In einem Interview im neuen FORMAT beurteilt Wilfried Seipel, Direktor des Kunsthistorischen Museums, ausführlich die "Causa Dürer" seines Kollegen und Konkurrenten Klaus Albrecht Schröder. Dieser verlieh bekanntlich ohne Ausfuhrgenehmigung des Bundesdenkmalamts 93 Dürer-Werke an den Prado in Madrid. Jetzt sollen die wichtigsten, wie etwa der berühmte Feldhase, schon nach vier Wochen zurückgeholt werden.

"Man kann argumentieren, daß Schröder sich diesmal zu viel vorgenommen hat, indem er dem Prado nicht bloß eine Auswahl seiner Dürer-Bestände zur Verfügung stellte, sondern mehr oder weniger die Hauptwerke und den Gesamtbestand", so Seipel.

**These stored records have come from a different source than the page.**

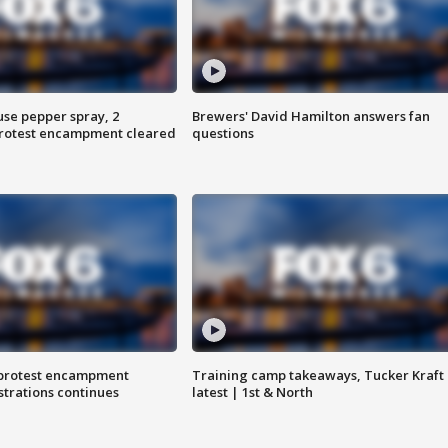
use pepper spray, 2
Brewers' David Hamilton answers fan
protest encampment cleared
questions
 protest encampment
Training camp takeaways, Tucker Kraft
trations continues
latest | 1st & North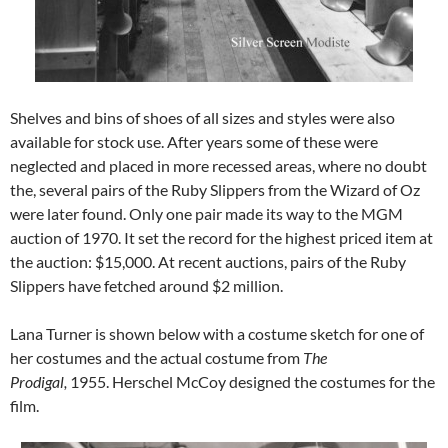
Shelves and bins of shoes of all sizes and styles were also
available for stock use. After years some of these were
neglected and placed in more recessed areas, where no doubt
the, several pairs of the Ruby Slippers from the Wizard of Oz
were later found. Only one pair made its way to the MGM
auction of 1970. It set the record for the highest priced item at
the auction: $15,000. At recent auctions, pairs of the Ruby
Slippers have fetched around $2 million.
Lana Turner is shown below with a costume sketch for one of
her costumes and the actual costume from
The
Prodigal,
1955.
Herschel McCoy designed the costumes for the
film.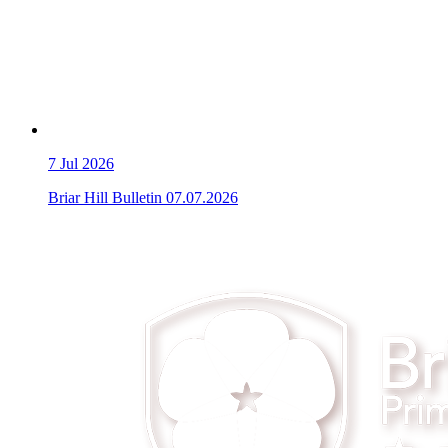
7
Jul 2026
Briar Hill Bulletin 07.07.2026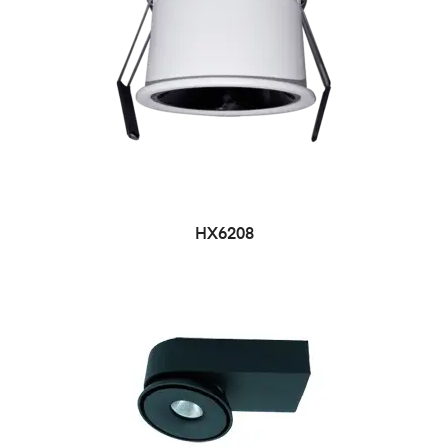
HX6208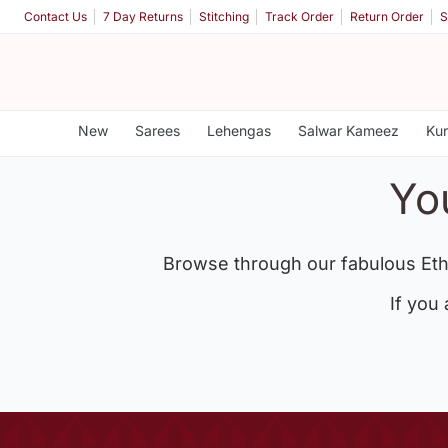
Contact Us
7 Day Returns
Stitching
Track Order
Return Order
S
New
Sarees
Lehengas
Salwar Kameez
Kur
Yo
Browse through our fabulous Eth
If you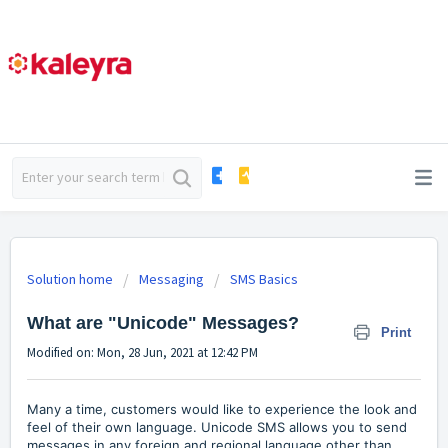
Solution home
Messaging
SMS Basics
What are "Unicode" Messages?
Print
Modified on: Mon, 28 Jun, 2021 at 12:42 PM
Many a time, customers would like to experience the look and
feel of their own language. Unicode SMS allows you to send
messages in any foreign and regional language other than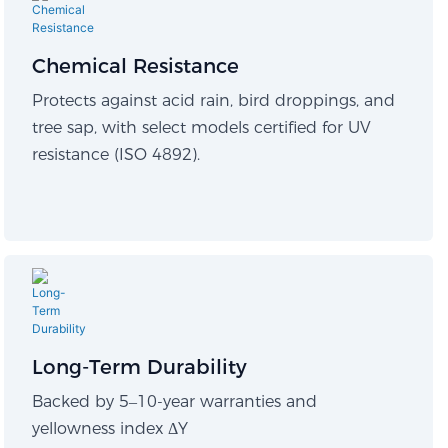
Chemical Resistance
Protects against acid rain, bird droppings, and
tree sap, with select models certified for UV
resistance (ISO 4892).
Long-Term Durability​
Backed by 5–10-year warranties and
yellowness index ΔY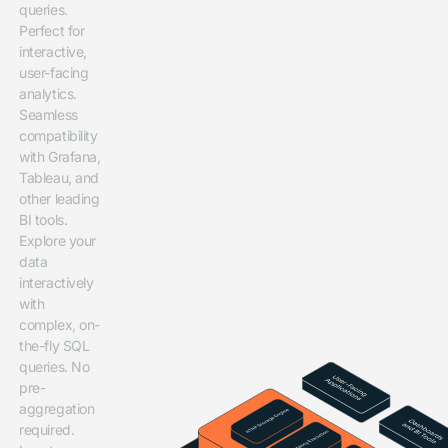
queries.
Perfect for
interactive,
user-facing
analytics.
Seamless
compatibility
with Grafana,
Tableau, and
other leading
BI tools.
Explore your
data
interactively
with
complex, on-
the-fly SQL
queries. No
pre-
aggregation
required.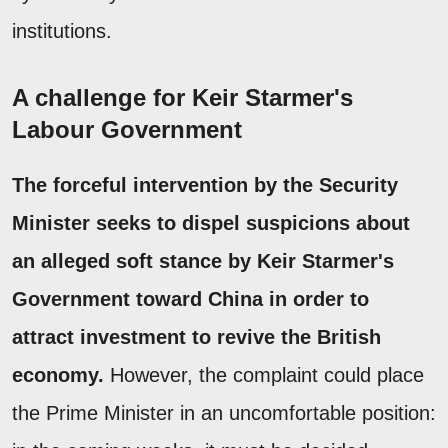
institutions.
A challenge for Keir Starmer's
Labour Government
The forceful intervention by the Security
Minister seeks to dispel suspicions about
an alleged soft stance by Keir Starmer's
Government toward China in order to
attract investment to revive the British
economy.
However, the complaint could place
the Prime Minister in an uncomfortable position: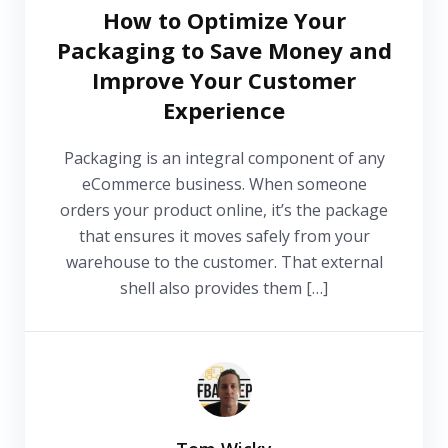
How to Optimize Your
Packaging to Save Money and
Improve Your Customer
Experience
Packaging is an integral component of any
eCommerce business. When someone
orders your product online, it’s the package
that ensures it moves safely from your
warehouse to the customer. That external
shell also provides them […]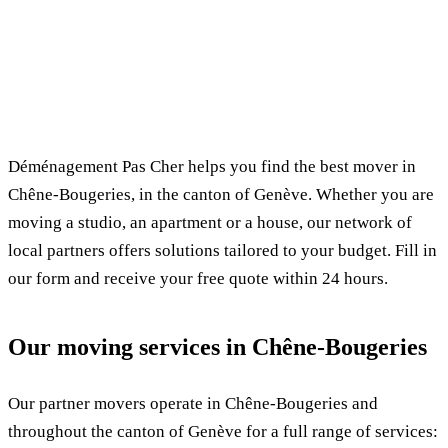
✓ 100% free
⏱ Response within 24h
🔒 No commitment
✅ Verified movers
Déménagement Pas Cher helps you find the best mover in
Chêne-Bougeries, in the canton of Genève. Whether you are
moving a studio, an apartment or a house, our network of
local partners offers solutions tailored to your budget. Fill in
our form and receive your free quote within 24 hours.
Our moving services in Chêne-Bougeries
Our partner movers operate in Chêne-Bougeries and
throughout the canton of Genève for a full range of services: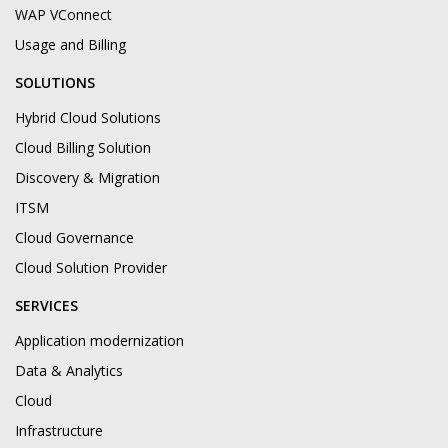
WAP VConnect
Usage and Billing
SOLUTIONS
Hybrid Cloud Solutions
Cloud Billing Solution
Discovery & Migration
ITSM
Cloud Governance
Cloud Solution Provider
SERVICES
Application modernization
Data & Analytics
Cloud
Infrastructure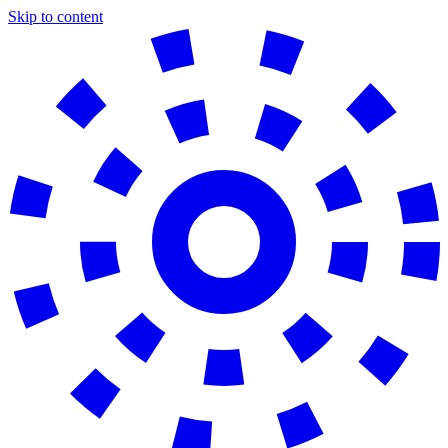
Skip to content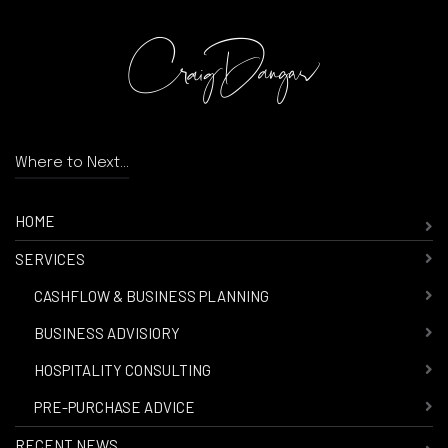
Where to Next...
HOME
SERVICES
-
CASHFLOW & BUSINESS PLANNING
-
BUSINESS ADVISIORY
-
HOSPITALITY CONSULTING
-
PRE-PURCHASE ADVICE
RECENT NEWS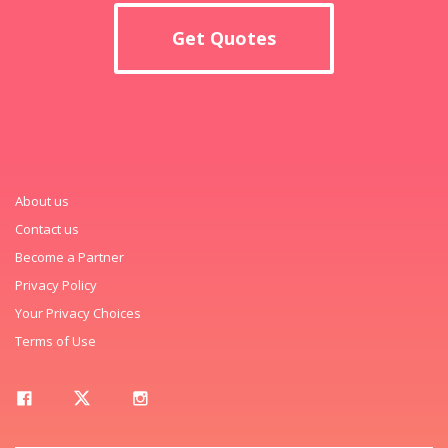
Get Quotes
About us
Contact us
Become a Partner
Privacy Policy
Your Privacy Choices
Terms of Use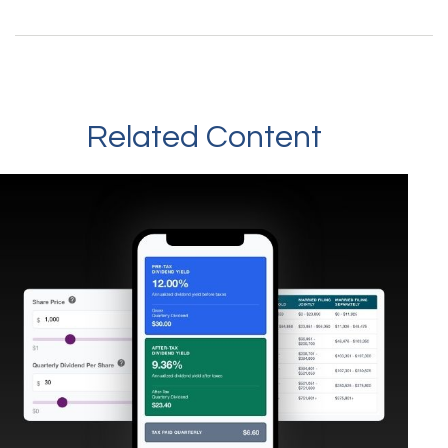
Related Content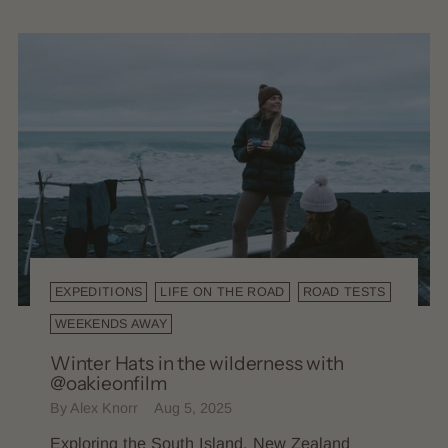
EXPEDITIONS
LIFE ON THE ROAD
ROAD TESTS
WEEKENDS AWAY
Winter Hats in the wilderness with
@oakieonfilm
By Alex Knorr
Aug 5, 2025
Exploring the South Island, New Zealand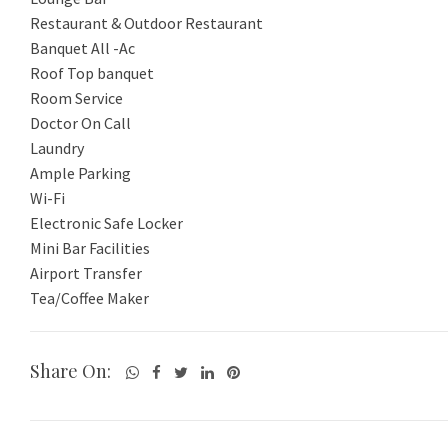
Restaurant & Outdoor Restaurant
Banquet All -Ac
Roof Top banquet
Room Service
Doctor On Call
Laundry
Ample Parking
Wi-Fi
Electronic Safe Locker
Mini Bar Facilities
Airport Transfer
Share On: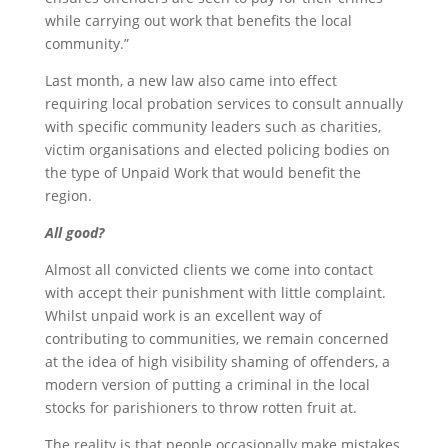
while carrying out work that benefits the local
community.”
Last month, a new law also came into effect
requiring local probation services to consult annually
with specific community leaders such as charities,
victim organisations and elected policing bodies on
the type of Unpaid Work that would benefit the
region.
All good?
Almost all convicted clients we come into contact
with accept their punishment with little complaint.
Whilst unpaid work is an excellent way of
contributing to communities, we remain concerned
at the idea of high visibility shaming of offenders, a
modern version of putting a criminal in the local
stocks for parishioners to throw rotten fruit at.
The reality is that people occasionally make mistakes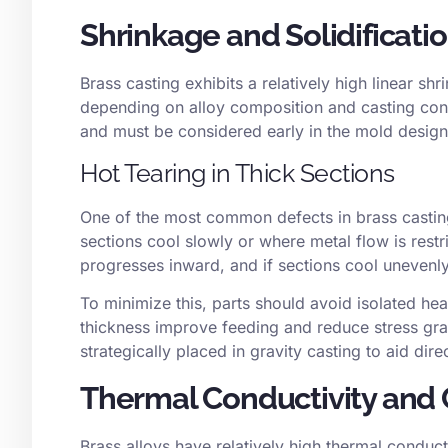
Shrinkage and Solidificati
Brass casting exhibits a relatively high
linear shr
depending on alloy composition and casting condi
and must be considered early in the mold desig
Hot Tearing in Thick Sections
One of the most common defects in brass castin
sections cool slowly or where metal flow is restri
progresses inward, and if sections cool unevenl
To minimize this, parts should avoid isolated he
thickness improve feeding and reduce stress gradi
strategically placed in gravity casting to aid direc
Thermal Conductivity and 
Brass alloys have relatively high thermal conduct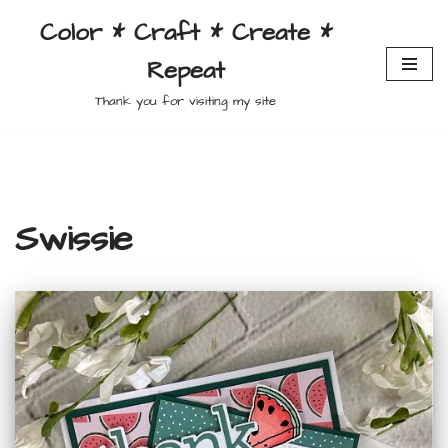
Color * Craft * Create *
Skip
Repeat
to
content
Thank you for visiting my site
Swissie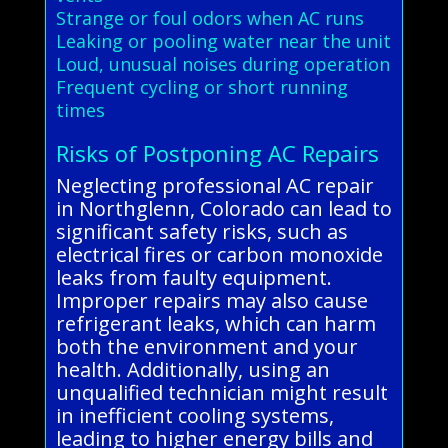
Strange or foul odors when AC runs
Leaking or pooling water near the unit
Loud, unusual noises during operation
Frequent cycling or short running
times
Risks of Postponing AC Repairs
Neglecting professional AC repair
in Northglenn, Colorado can lead to
significant safety risks, such as
electrical fires or carbon monoxide
leaks from faulty equipment.
Improper repairs may also cause
refrigerant leaks, which can harm
both the environment and your
health. Additionally, using an
unqualified technician might result
in inefficient cooling systems,
leading to higher energy bills and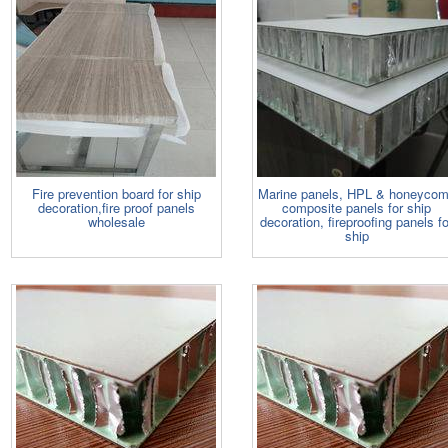
Fire prevention board for ship
Marine panels, HPL & honeyco
decoration,fire proof panels
composite panels for ship
wholesale
decoration, fireproofing panels fo
ship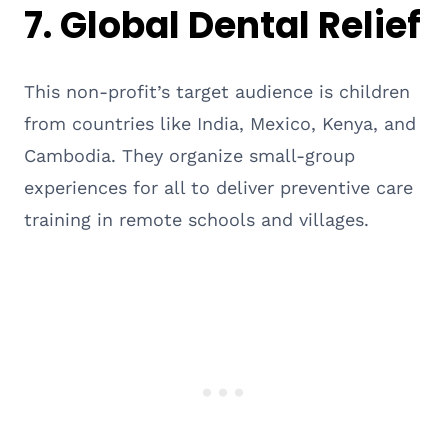
7.
Global Dental Relief
This non-profit’s target audience is children
from countries like India, Mexico, Kenya, and
Cambodia. They organize small-group
experiences for all to deliver preventive care
training in remote schools and villages.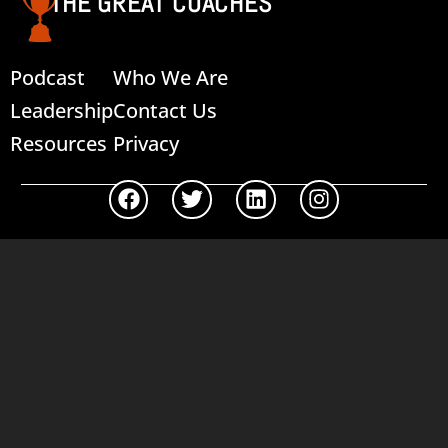
THE GREAT COACHES
Podcast
Who We Are
Leadership
Contact Us
Resources
Privacy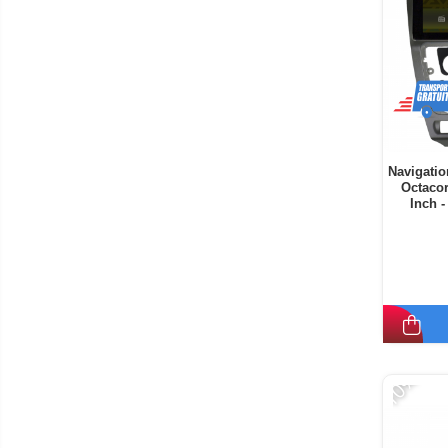
Navigatio
Octaco
Inch 
-10%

Er kenne "keinen Fall, wo vom Bundesdenkmalamt ähnlich scharf reagiert wurde. In diesem Fall reagierte man wohl so, weil die Anzahl der auszuführenden Dürer-Blätter das normale Maß überschritten hat."

Und Seipel weiter: "Die ,Causa Dürer‘ ist im Augenblick ein großes Problem. Ein Problem auch für Österreich, weil die Verläßlichkeit, die Handschlagqualität von Museumsdirektoren letztlich in Zweifel gezogen wird. Da muß man jetzt versuchen, die Scherben wieder zu kitten."

Für Seipel scheint die baldige Heimholung der wichtigsten Dürer-Blätter aus Madrid nicht unumgänglich: "Der Prado ist ja zum Glück ein Weltmuseum, bei dem man keine Sorge haben muß, daß den Zeichnungen etwas passiert. Und wenn man die Blätter statt mit 50 Lux nur mit 30 Lux beleuchtet, könnte man vielleicht auch die Hauptwerke wie den Feldhasen länger als nur vier Wochen ausstellen."

In den Chor der Schröder-Jäger wolle er gleichwohl nicht einstimmen: Es mache "keinen Sinn, auf jemandem, der schon am Boden liegt, noch herumzutrampeln - jemanden, der bisher mit seinen Ausstellungen große Anerkennung gefunden hat, plötzlich in Grund und Boden zu verdammen", so der KHM-Direktor.